OIM - Adapters

One thing I found very confusing without much documentation is how and when to create adapters. Adapters are a crucial part of OIM operation and provisioning. Adapters perform the functions of how and what to do through code. Every action you want to perfom on a user object requires one.

To use adapters, they have to be attached to an OIM User Form or to a User-defined custom form.

• Process Tasks adapters - automate completion of a process task and are attached to a Process Definition Form ( AD user, OID User, etc)
• Entity Adapter - automatically populates a field on the OIM User form or custom User Form on pre-update, pre-delete, pre-insert, post-insert, post-update, or post-delete
• Pre-Populate Adapter - specific type of rule generator attached to a user-created form field that can automatically generate data to the form but does not save that data to the OIM database but does send that information to appropriate directory user object. The data can come from manual entry on a form or from automated entry from the OIM defined forms.
• Rule Generator - can populate fields automatically on an OIM form or a user-created form and save to the OIM database based on business rules
• Task Assignment Adapter - automates the assignment of a process task to a user or group

The ones we have found to be most used are Entity, PrePop, and Process task. More about creating adapters and adapter tasks later.

OIM - Rule Designer

Rule Designer is very useful in OIM to categorize people for adding to directory groups or even to provision accounts. The rules are associated with User Groups in OIM and can have Access Policies attached to them that add them to specific groups in your directories based on their role, or any other attribute that you have defined on the user form.
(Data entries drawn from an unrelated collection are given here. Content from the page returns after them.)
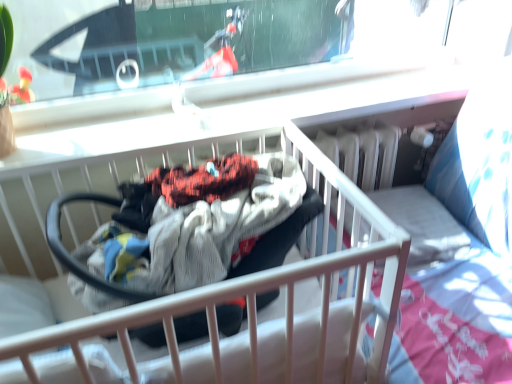
Question: From the image's perspective, is black rubber baby carriage at center below white fabric infant bed at center?

Choices:
 (A) yes
 (B) no

Answer: (B)

Question: Is white fabric infant bed at center located within black rubber baby carriage at center?

Choices:
 (A) yes
 (B) no

Answer: (B)

Question: Considering the relative sizes of black rubber baby carriage at center and white fabric infant bed at center in the image provided, is black rubber baby carriage at center smaller than white fabric infant bed at center?

Choices:
 (A) yes
 (B) no

Answer: (A)

Question: Is black rubber baby carriage at center not near white fabric infant bed at center?

Choices:
 (A) yes
 (B) no

Answer: (B)

Question: Is black rubber baby carriage at center closer to the viewer compared to white fabric infant bed at center?

Choices:
 (A) no
 (B) yes

Answer: (A)

Question: Is black rubber baby carriage at center to the left of white fabric infant bed at center from the viewer's perspective?

Choices:
 (A) no
 (B) yes

Answer: (A)

Question: Can black rubber baby carriage at center be found inside white fabric infant bed at center?

Choices:
 (A) no
 (B) yes

Answer: (B)

Question: Considering the relative sizes of white fabric infant bed at center and black rubber baby carriage at center in the image provided, is white fabric infant bed at center taller than black rubber baby carriage at center?

Choices:
 (A) no
 (B) yes

Answer: (B)

Question: From the image's perspective, is white fabric infant bed at center above black rubber baby carriage at center?

Choices:
 (A) no
 (B) yes

Answer: (A)

Question: Is white fabric infant bed at center facing away from black rubber baby carriage at center?

Choices:
 (A) no
 (B) yes

Answer: (B)

Question: From a real-world perspective, is white fabric infant bed at center located higher than black rubber baby carriage at center?

Choices:
 (A) yes
 (B) no

Answer: (B)

Question: From the image's perspective, does white fabric infant bed at center appear lower than black rubber baby carriage at center?

Choices:
 (A) no
 (B) yes

Answer: (B)

Question: From a real-world perspective, is white fabric infant bed at center above or below black rubber baby carriage at center?

Choices:
 (A) above
 (B) below

Answer: (B)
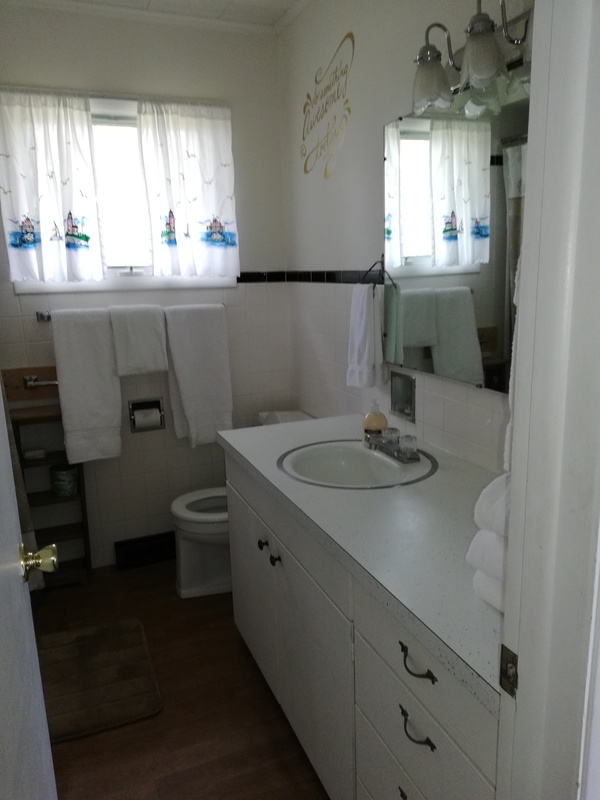
The width and height of the screenshot is (600, 800). Identify the location of sink. (349, 465).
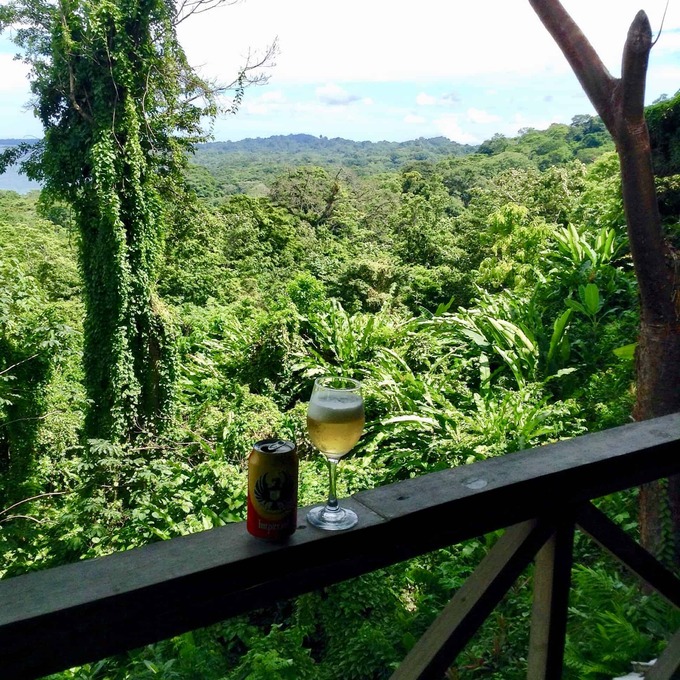
In order to click on base of wine glass in this screenshot , I will do `click(333, 524)`.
When defining rules you need to be as granular as possible and use the rule that is most restrictive first so if people do not match that one, they are not evaluated for the remaining and do not degrade performance if you define hundreds of rules.

• Example: If you have a rule based on location, department, and role - and you have 3 locations, 200 departments, and 2 roles - you would want to use 'Department' and the first rule element, then 'location', then 'role' along with the qualifier 'and'.
• This means that if you are not in a certain department, you do not match the first rule, and are not evaluated for the remaining rules.
• Performance is not compromised by having to traverse all 2 roles, 3 locations, and then 200 departments

You can also nest rules which is very important if you have an 'or' condition that you want to combine with an 'and' condition.
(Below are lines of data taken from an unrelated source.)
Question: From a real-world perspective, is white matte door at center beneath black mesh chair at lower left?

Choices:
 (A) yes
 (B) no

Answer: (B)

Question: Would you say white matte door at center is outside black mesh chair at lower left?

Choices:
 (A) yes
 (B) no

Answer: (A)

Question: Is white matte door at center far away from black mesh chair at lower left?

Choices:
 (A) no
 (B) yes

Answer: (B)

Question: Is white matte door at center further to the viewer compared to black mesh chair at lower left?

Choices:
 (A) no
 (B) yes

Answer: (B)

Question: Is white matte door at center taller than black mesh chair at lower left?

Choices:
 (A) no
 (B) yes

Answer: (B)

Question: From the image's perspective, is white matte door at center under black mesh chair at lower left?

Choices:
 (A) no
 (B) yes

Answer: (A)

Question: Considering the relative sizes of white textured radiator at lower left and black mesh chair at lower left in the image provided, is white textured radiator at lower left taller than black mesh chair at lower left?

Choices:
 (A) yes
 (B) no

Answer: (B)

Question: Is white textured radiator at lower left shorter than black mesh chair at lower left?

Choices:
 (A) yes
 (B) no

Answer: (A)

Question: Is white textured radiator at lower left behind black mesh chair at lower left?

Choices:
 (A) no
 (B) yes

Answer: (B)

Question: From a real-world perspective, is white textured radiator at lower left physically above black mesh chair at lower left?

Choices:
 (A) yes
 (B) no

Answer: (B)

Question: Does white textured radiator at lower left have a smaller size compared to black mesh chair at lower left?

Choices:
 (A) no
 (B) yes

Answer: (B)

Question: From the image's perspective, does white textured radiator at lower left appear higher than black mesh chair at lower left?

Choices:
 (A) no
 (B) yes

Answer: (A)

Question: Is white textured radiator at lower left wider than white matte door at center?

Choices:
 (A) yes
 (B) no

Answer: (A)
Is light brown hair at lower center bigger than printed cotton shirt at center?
We have found this a very effective way to manage our group assignments and permissions in Oracle Internet Directory, Active Directory, and previously eDirectory.
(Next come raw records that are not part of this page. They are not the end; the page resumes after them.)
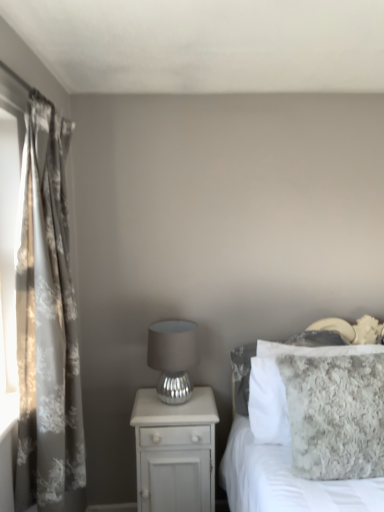
Question: Is fuzzy gray blanket at right taller than floral-patterned fabric curtain at left?

Choices:
 (A) no
 (B) yes

Answer: (A)

Question: Is fuzzy gray blanket at right turned away from floral-patterned fabric curtain at left?

Choices:
 (A) yes
 (B) no

Answer: (B)

Question: Are fuzzy gray blanket at right and floral-patterned fabric curtain at left beside each other?

Choices:
 (A) yes
 (B) no

Answer: (B)

Question: Can you confirm if fuzzy gray blanket at right is positioned to the right of floral-patterned fabric curtain at left?

Choices:
 (A) no
 (B) yes

Answer: (B)

Question: Does fuzzy gray blanket at right have a larger size compared to floral-patterned fabric curtain at left?

Choices:
 (A) no
 (B) yes

Answer: (B)

Question: Is fuzzy gray blanket at right inside the boundaries of floral-patterned fabric curtain at left, or outside?

Choices:
 (A) inside
 (B) outside

Answer: (B)

Question: From a real-world perspective, is fuzzy gray blanket at right above or below floral-patterned fabric curtain at left?

Choices:
 (A) below
 (B) above

Answer: (A)

Question: Considering the positions of fuzzy gray blanket at right and floral-patterned fabric curtain at left in the image, is fuzzy gray blanket at right wider or thinner than floral-patterned fabric curtain at left?

Choices:
 (A) wide
 (B) thin

Answer: (A)

Question: Is fuzzy gray blanket at right in front of or behind floral-patterned fabric curtain at left in the image?

Choices:
 (A) front
 (B) behind

Answer: (A)

Question: From a real-world perspective, is matte silver table lamp at center physically located above or below fuzzy gray blanket at right?

Choices:
 (A) above
 (B) below

Answer: (A)

Question: In the image, is matte silver table lamp at center on the left side or the right side of fuzzy gray blanket at right?

Choices:
 (A) left
 (B) right

Answer: (A)

Question: Is matte silver table lamp at center situated inside fuzzy gray blanket at right or outside?

Choices:
 (A) outside
 (B) inside

Answer: (A)

Question: Is matte silver table lamp at center wider or thinner than fuzzy gray blanket at right?

Choices:
 (A) thin
 (B) wide

Answer: (A)

Question: From a real-world perspective, is fuzzy gray blanket at right above or below matte silver table lamp at center?

Choices:
 (A) above
 (B) below

Answer: (B)

Question: Considering their positions, is fuzzy gray blanket at right located in front of or behind matte silver table lamp at center?

Choices:
 (A) front
 (B) behind

Answer: (A)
OIM Design Console - Resource Management

This is where you will find your definitions for resources and resource types.

Resource Type = classifies resource types (AD Server, Database, Flatfile, LDAP server, etc) These types can serve multiple uses and can be reused when defining an IT Resource.

IT Resource = These are definitions that represent a specific server or hardware and shows where it is and how to connect to it: Example - OID Server

• admin ID and password to connect
• port
• Root DN
• Server Address
• Provisioning Attribute lookup code
• Recon Attribute lookup code
• Time stamp (last recon)

Resource Objects - contains objects that you actually want to have provisioned (AD User, eDir User, Exchange). This is also where you find the fields that you want to reconcile information from the directories.

• NOTE: If you want to add a field to a User Defined form and have it reconciled, it must be defined here first before adding to the Process Definition Form recon mappings

It also contains the VERY useful tool Rule Designer which we will go into later.

OIM Scheduler

This has been posted a couple times in other blogs, but it bears repeating. This is a tool that you can use to stop the scheduler (and a task) without having to stop the entire application

http://YourOIMAppHost.com/xlScheduler/admin

You can use the system admin account and password to start and stop the service.

IF you have a task that is in process and you want to stop that task immediately, use the scheduler. In the design console, for that task make sure the check box for "Stop Execution" is checked, save the task, then stop and start the scheduler. If this is not checked, the task will continue to run to completion.

IDM Documentation

In the past year, I have found very little in the way of documentation for OIM. Classes go over some of the basics, but it is very structured around one directory and a couple tasks. It is much more useful to have a sandbox and learn from doing. I will attempt to share some of the things that we have come across in our implementation and that we have learned along the way.